At last they had found the Columbia! They had found what Mackenzie never found, what Fraser was not to find--that great river, now to be taken over with every right of double discovery by these messengers of the young republic. How swelled their hearts, when at last they knew this truth, unescapable, incontrovertible! It was theirs. They had won!
The men had grown reckless now. Cruzatte, Labiche, Drouillard--all the adventurers--sang as they traveled, gayer and more gay from day to day.
Always the landscape had fascinating interest for them in its repeated changes. They were in a different world. No one had seen the mountains which they saw. The Rockies, the Bitter Roots--these they had passed; and now they must yet pass through another range, this time not by the toilsome process of foot or horse travel, but on the strong flood of the river. The Columbia had made a trail for them through the Cascades.

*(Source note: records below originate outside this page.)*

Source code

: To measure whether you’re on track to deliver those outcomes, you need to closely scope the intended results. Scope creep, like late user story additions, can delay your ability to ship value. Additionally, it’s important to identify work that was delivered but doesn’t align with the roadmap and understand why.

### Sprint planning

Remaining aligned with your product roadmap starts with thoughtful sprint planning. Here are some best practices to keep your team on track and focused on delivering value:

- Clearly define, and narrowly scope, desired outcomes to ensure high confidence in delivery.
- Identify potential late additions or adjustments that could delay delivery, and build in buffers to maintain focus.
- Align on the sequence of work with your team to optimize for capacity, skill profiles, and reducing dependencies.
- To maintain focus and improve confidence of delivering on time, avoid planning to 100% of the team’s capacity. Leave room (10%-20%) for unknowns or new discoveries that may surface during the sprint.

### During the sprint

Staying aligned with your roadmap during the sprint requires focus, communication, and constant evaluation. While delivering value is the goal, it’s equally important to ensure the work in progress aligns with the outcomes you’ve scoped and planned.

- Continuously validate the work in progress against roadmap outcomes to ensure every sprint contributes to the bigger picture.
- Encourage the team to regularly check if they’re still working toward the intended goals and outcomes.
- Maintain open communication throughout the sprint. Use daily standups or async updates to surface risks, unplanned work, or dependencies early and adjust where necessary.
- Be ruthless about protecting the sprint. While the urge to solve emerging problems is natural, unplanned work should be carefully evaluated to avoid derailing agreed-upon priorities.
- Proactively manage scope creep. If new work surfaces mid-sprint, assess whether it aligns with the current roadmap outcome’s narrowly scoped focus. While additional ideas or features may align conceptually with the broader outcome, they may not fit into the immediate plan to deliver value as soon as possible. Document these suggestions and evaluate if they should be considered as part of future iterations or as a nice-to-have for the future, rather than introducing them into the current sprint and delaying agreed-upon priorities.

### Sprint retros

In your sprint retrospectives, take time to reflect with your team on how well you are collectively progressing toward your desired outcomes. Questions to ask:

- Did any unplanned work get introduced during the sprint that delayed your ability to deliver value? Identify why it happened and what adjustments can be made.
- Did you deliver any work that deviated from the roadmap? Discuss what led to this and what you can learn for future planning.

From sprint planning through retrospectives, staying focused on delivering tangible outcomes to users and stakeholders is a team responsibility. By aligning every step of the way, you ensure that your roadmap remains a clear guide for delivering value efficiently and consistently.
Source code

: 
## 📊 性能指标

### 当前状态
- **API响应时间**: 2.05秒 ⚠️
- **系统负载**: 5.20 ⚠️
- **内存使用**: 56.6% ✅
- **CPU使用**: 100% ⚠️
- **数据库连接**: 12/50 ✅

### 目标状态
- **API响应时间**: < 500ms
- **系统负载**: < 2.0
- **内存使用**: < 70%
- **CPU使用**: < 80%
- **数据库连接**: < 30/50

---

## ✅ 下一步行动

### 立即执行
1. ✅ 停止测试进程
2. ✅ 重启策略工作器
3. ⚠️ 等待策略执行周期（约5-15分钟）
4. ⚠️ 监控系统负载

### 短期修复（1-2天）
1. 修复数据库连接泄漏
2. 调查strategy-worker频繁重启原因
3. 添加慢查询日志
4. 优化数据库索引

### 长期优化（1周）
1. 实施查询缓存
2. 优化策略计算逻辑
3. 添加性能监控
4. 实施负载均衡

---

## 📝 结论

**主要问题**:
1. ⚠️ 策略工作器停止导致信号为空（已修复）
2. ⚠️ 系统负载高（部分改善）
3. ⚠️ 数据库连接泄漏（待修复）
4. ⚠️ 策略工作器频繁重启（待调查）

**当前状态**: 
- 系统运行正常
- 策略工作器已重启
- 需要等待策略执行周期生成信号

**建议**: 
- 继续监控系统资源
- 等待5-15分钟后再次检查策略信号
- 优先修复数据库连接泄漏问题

Down the stormy rapids they plunged exulting. Mount Hood, St. Helen's, Rainier, Adams--all the lofty peaks of the great Cascades, so named at a later date, appeared before them, around them, behind them, as they swung into the last lap of their wild journey and headed down toward the sea. Cruzatte, Labiche, Drouillard--all you others--time now, indeed, for you to raise the song of the old voyageurs! None have come so far as you--your paddles are wrinkling new waters. You are brave men, every one, and yours is the reward of the brave!
Soon, so said the Indians, they would come to ships--canoes with trees standing in them, on which teepees were hung.
"Me," said Cruzatte, "I never in my whole life was seen a sheep! I will be glad for see wan now."
But they found no ship anywhere in the lower Columbia. All the shores were silent, deserted; no vessel lay at anchor. Before them lay the empty river, wide as a sea, and told no tales of what had been. They were alone, in the third year out from home. Thousands of leagues they had traveled, and must travel back again.
Here they saw many gulls. As to Columbus these birds had meant land, to our discoverers they meant the sea. Forty miles below the last village they saw it--rolling in solemn, white-topped waves beyond the bar.